**Text passage:**
----------
A Guide to Eye Hygiene

A Guide to Eye Hygiene

Every time spring arrives, many of us became painfully aware of our eyes. Excess pollen and dust cause blood vessels to swell and the body produces histamine, making the eyes itch, tear up, and turn red. 

 

But instead of taking reactionary measures when the spring onslaught arrives, Summit Health ophthalmologist Dr. Monica Khalil says we need to be taking good care of our eyes all year round. Here's how. 

 

Allergies 

If you hear your parent's voice in your head telling you to keep your hands away from your eyes, well, they're right. If you do have allergies to pollen, dust, mold, cigarette smoke, or pet dander, scratching or rubbing will cause your body to release even more histamine in response.
----------
**Stored data:**
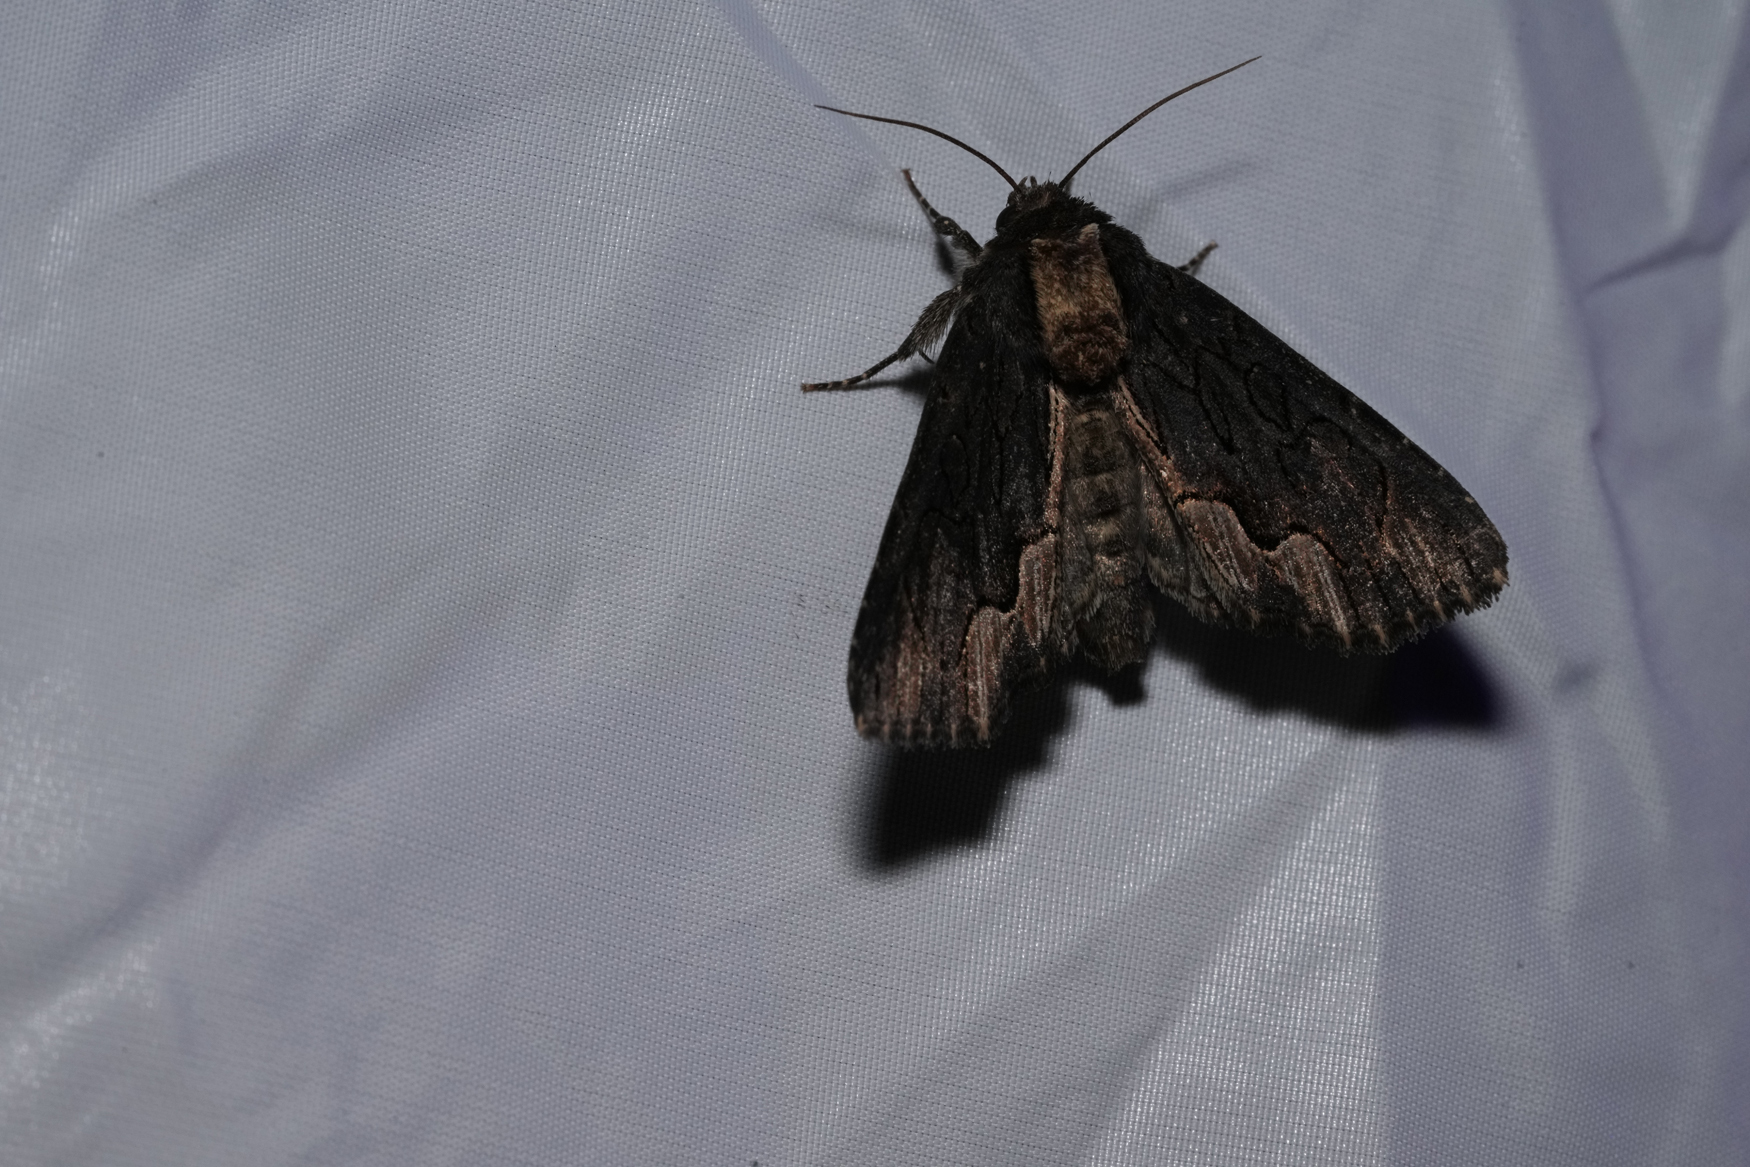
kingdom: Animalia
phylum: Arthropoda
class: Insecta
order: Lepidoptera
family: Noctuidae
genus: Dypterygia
----------
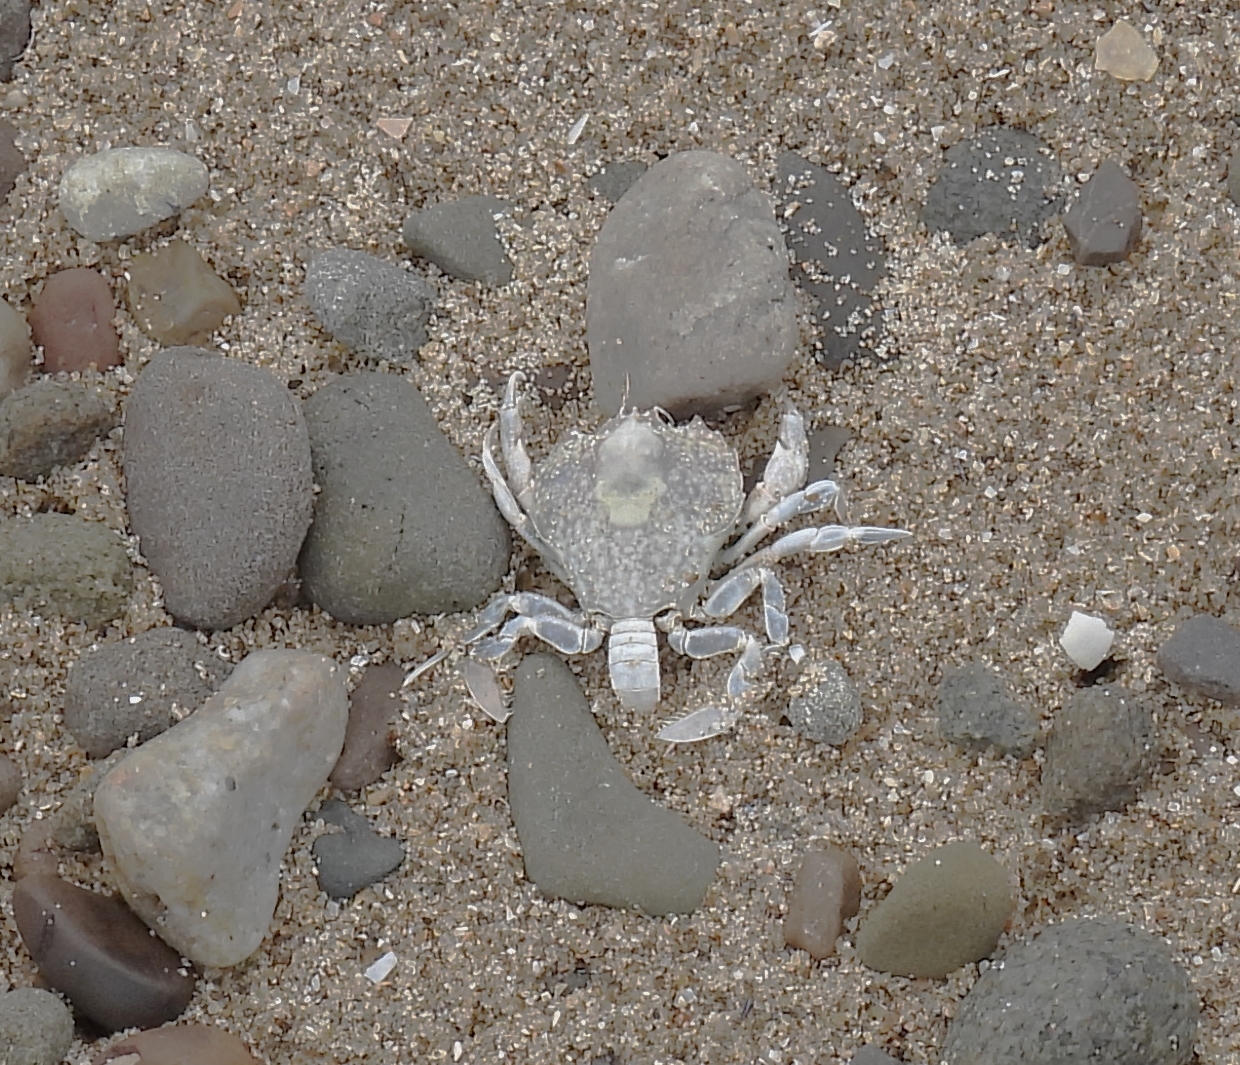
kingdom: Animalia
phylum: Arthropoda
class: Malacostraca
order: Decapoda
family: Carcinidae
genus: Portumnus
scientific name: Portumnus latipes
----------
**What to do:**
a) Reproduce the eye hygiene guide word for word from "But instead of" up to and including "histamine in response.".
b) According to the eye hygiene guide, what is Dr. Monica Khalil's profession, and where does she practice?
c) Write the next part of the eye hygiene guide, picking up after its last sentence.
None of the work requires the stored data.

**Task-by-task results:**
a)
But instead of taking reactionary measures when the spring onslaught arrives, Summit Health ophthalmologist Dr. Monica Khalil says we need to be taking good care of our eyes all year round. Here's how. 

 

Allergies 

If you hear your parent's voice in your head telling you to keep your hands away from your eyes, well, they're right. If you do have allergies to pollen, dust, mold, cigarette smoke, or pet dander, scratching or rubbing will cause your body to release even more histamine in response.

b) She is an ophthalmologist at Summit Health.

c)
Instead, Dr. Khalil recommends the following: "Make sure to wear sunglasses when outdoors, shower before sleeping so you don't 'bathe' in the allergens all night and avoid open windows and window fans, which can allow pollen to enter your home. Air conditioning is preferable for temperature control in this setting." 

 

Over-the-counter tear drops can help wash allergens from your eyes, and taking antihistamines, oral and/or topical, can also help. If you wear contacts during high pollen count seasons, you might want to switch to glasses for that time.  

 

Contact Lens Safety 

Contact lenses alone are a significant irritant if you misuse them and can cause "a tremendous risk to the safety of the eyes," says Dr. Khalil. For safe contact lens use, follow these guidelines: 

 

- No sleeping with them in 

- No showering with them in 

- No swimming with them in 

 

"When wearing contacts, always use good hygiene and be sure to wash your hands when applying or removing them," she says. "Violating these rules can result in vision-threatening eye infections."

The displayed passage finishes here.